We are all chameleons in a colorless world or dreamers, stargazers, humans: 7 billion extras pacing on the lens of your life. Here, I am auditioning for 284 seconds: a cameo, a chameleon.
Chameleons are eccentric beings. A few years ago, my mother and I bought one for my older sister along with a cage, a utopia of artificial grasses, paint-on trees, and clip-on mates. That April, he remained anonymous since we argued over his name. He left rather frequently morphing with my bedroom walls (cyan), the sofa (mauve), the countertop (ebony), the windowsill (green) often dazed. No wonder, he ran away after a month into our backyard.
This anecdote, however, parallels the destinies of my family: I am a colored man. My mom is an immigrant. My sister is now a young woman. I am a colored man.
I went to a waspy, all-guys school for several years during my childhood. In many yearbook photos, there was me: shapeshifter. I was taunted because of my immutable characteristics: race, voice, looks, religion and so I tried acting white. I modified my speech, switched my name to Jake, bought new clothes and a crucifix, lost thirty pounds and cut my hair. Eventually, I moved to a lyceum with mostly colored students.
My mom is an immigrant. Way back, my mom was employed with an English-speaking firm. She was underpaid, overworked and mocked for her accent and clothing by her coworkers. She went for speech therapy, English enrichment classes, abstained from utilizing Russian and volunteered at the local hospital through the workplace remained hostile. Soon after, she quit and joined a Russian-speaking law firm.
My sister is now a young woman. In middle school, several boys bullied her over her looks and weight. As a coping mechanism, she acted androgynous for a short time: cutting her hair, dying it, buying pants, trashing skirts. She was like the word: a phantom. This harassment never ceased and soon after she transferred to an all-girls school.
We three are like the chameleon. Us, who ensconced our habitats, after changing our coats infinitely because we came to understand this was futile. We had to leave, but did we? These were but microcosms: not every species can survive in each. Outcasts can be extinct there and plentiful here.
Today, my family and I have begun to assimilate for better or worse. I am here in a mainly Caucasian environment. My mom communicates with her clients in English along with the carry-out of her daily activities. My sister is coming to the realization that she will be in a co-ed dorm next year in university. She has a caring boyfriend as well.
All this change in 10 years.
Yesterday was 2006.
Today, I can see someone like me on the news and in magazines.
Today, I am less likely to be frisked at the airport.
Today, I can get paid ⅘ of a white man.
Today, my sister can walk alone late at night and take taxis.

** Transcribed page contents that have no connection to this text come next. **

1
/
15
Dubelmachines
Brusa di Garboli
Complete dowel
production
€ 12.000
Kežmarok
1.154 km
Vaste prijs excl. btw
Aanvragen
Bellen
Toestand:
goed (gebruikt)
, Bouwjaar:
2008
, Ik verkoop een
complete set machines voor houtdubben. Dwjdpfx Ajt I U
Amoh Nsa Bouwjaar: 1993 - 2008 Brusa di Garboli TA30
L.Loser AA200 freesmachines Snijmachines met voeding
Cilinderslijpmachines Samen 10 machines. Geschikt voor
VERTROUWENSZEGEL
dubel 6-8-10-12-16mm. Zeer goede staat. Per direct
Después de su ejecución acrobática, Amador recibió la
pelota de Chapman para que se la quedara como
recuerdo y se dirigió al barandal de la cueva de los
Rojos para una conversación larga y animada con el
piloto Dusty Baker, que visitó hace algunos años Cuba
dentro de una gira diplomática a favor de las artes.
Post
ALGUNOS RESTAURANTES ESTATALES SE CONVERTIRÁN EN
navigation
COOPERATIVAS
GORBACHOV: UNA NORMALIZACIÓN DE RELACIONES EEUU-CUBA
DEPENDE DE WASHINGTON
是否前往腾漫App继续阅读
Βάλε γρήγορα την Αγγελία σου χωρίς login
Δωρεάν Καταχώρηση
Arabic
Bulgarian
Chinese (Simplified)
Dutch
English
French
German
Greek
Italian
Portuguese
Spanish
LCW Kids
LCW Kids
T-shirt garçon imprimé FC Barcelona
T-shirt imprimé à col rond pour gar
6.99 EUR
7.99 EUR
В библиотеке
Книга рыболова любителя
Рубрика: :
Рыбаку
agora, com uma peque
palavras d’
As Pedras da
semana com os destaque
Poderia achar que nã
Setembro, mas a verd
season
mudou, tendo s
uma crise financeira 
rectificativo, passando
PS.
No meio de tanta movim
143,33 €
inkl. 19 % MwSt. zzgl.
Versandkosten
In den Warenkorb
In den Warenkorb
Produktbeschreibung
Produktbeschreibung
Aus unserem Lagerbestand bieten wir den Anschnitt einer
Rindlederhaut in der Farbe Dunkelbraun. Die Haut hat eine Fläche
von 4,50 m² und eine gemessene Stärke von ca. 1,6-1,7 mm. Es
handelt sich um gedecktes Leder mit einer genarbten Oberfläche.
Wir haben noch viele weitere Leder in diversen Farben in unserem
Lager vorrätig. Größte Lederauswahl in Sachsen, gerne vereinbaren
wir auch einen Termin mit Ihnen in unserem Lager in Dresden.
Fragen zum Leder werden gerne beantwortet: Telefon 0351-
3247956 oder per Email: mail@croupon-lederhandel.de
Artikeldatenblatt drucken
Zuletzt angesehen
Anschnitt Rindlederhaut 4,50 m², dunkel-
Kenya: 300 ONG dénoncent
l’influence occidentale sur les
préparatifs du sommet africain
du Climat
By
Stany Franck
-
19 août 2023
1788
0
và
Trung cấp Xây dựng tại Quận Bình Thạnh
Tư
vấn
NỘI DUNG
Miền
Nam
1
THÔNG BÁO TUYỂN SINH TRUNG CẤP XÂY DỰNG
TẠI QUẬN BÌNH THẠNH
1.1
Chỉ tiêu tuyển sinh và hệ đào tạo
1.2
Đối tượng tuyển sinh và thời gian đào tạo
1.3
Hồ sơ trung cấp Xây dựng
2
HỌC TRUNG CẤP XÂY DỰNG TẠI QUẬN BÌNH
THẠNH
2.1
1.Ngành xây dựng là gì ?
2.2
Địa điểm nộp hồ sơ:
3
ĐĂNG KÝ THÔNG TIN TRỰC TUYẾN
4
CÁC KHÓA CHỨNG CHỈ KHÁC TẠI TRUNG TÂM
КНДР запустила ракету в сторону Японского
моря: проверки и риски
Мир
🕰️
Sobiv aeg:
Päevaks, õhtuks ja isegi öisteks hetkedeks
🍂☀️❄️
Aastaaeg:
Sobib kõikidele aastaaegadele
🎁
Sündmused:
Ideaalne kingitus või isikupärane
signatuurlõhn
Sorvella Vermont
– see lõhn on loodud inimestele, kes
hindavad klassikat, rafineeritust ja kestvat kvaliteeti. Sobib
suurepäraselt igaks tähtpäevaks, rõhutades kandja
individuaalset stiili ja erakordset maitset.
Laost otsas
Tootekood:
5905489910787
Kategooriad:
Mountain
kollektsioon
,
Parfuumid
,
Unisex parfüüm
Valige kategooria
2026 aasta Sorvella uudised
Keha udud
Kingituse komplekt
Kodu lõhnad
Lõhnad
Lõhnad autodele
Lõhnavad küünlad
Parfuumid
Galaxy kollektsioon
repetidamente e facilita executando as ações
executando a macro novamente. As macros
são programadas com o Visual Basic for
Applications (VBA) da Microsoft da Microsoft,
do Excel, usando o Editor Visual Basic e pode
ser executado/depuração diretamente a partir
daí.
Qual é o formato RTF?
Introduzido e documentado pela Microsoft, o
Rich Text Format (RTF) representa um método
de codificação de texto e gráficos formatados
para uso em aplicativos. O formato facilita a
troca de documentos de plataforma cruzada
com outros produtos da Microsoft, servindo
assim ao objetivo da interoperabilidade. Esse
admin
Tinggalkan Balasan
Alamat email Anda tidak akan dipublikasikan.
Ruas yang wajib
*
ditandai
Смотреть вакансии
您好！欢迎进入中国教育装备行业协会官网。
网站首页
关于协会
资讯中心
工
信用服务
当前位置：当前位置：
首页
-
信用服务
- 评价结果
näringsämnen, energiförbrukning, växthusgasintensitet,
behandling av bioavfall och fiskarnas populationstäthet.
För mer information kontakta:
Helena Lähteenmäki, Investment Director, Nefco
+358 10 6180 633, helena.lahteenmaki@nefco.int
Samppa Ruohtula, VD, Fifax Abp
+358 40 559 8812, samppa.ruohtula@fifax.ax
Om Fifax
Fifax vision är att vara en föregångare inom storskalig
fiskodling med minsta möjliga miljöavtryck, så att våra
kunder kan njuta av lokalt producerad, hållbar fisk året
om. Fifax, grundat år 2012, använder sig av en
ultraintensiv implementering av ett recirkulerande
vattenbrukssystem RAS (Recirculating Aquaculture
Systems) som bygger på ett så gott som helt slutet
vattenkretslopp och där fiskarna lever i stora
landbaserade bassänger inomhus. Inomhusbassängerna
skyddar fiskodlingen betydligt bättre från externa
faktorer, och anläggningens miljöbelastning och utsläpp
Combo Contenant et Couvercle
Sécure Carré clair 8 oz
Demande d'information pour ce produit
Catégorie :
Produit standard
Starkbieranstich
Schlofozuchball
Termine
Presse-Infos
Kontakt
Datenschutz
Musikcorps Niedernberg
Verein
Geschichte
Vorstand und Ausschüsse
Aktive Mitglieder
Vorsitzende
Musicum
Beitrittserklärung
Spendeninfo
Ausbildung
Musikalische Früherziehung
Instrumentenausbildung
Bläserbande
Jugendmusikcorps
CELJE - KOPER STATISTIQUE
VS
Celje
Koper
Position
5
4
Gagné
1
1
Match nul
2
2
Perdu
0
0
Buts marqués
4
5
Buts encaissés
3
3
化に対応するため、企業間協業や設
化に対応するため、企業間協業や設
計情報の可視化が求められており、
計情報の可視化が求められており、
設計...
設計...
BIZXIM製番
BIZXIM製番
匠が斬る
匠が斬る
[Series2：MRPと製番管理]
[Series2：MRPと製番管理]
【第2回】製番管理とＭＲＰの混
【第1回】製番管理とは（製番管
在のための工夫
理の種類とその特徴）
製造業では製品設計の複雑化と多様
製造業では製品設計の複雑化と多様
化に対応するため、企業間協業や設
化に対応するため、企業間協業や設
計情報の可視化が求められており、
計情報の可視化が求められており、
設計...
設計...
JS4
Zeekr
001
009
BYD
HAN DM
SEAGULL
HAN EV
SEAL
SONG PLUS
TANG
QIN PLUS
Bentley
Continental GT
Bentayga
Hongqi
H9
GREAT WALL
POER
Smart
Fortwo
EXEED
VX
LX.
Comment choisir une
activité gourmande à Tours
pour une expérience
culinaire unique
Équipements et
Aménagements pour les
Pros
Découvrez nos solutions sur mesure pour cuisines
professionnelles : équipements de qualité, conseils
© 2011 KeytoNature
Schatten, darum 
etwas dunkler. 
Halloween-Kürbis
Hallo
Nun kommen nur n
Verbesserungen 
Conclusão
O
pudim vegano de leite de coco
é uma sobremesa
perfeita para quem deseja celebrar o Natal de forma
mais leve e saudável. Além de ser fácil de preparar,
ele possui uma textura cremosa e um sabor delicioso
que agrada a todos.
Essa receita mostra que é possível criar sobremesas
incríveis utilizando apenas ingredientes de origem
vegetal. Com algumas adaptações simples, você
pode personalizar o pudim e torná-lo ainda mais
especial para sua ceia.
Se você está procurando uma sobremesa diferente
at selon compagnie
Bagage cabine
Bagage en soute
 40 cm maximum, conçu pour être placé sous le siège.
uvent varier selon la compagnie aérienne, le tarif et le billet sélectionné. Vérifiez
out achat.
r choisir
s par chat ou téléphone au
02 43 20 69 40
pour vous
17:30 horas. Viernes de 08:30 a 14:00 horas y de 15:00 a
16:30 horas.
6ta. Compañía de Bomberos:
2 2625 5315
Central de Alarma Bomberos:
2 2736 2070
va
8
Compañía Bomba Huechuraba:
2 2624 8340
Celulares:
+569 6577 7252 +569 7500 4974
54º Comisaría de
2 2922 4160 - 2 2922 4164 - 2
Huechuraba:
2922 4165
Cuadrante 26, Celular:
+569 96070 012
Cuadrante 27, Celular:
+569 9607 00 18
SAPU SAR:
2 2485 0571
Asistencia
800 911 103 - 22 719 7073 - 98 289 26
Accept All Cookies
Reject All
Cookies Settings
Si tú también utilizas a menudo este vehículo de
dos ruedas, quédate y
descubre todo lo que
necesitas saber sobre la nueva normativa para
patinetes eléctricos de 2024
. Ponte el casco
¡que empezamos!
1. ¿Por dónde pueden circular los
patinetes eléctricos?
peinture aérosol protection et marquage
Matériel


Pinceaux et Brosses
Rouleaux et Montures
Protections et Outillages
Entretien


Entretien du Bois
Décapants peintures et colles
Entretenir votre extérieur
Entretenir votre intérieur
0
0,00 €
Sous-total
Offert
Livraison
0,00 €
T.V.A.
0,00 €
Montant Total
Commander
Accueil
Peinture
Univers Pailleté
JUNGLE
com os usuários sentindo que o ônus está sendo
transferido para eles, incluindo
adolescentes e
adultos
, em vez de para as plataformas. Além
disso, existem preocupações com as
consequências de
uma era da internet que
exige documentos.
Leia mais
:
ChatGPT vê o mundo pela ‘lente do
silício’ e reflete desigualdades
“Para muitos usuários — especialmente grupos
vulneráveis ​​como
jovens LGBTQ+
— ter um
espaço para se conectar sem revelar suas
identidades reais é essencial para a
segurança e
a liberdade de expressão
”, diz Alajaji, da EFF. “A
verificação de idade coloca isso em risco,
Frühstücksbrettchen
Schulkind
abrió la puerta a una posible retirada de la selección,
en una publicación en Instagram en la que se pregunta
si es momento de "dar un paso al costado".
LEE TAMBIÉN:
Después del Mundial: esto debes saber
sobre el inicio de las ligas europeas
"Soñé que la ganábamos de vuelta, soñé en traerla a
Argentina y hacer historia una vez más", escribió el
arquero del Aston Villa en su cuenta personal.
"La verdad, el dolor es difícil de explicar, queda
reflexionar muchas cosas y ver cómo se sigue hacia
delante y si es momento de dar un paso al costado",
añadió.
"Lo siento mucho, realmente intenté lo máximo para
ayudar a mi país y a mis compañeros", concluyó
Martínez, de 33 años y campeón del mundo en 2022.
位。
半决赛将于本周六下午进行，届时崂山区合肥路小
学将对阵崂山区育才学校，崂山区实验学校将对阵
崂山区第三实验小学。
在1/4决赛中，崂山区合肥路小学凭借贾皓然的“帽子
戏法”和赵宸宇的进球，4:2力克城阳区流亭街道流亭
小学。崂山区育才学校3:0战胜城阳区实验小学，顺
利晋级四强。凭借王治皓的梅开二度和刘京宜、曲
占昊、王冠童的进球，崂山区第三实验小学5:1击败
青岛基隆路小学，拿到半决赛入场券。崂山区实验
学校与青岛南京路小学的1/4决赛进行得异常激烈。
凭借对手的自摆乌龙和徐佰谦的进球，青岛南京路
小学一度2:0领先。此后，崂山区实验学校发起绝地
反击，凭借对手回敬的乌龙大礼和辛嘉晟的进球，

And, my mother can write her name on a job application without fear of rejection.
And in 2026?
We as humans must realize how much more we are than names or bodies. Humans are not tickets, numbers; the body is but a set of clothes, a cage around the heart. We all have the same blood, stare at the same stars and sleep under the same moon. I am brown, you are white, she is yellow, he is black, but inside we all are: bloodied, toiled. I used to call myself a chameleon. Never did I realize: we are dreams, not dreamers, stars, not stargazers, mirrors, not chameleons.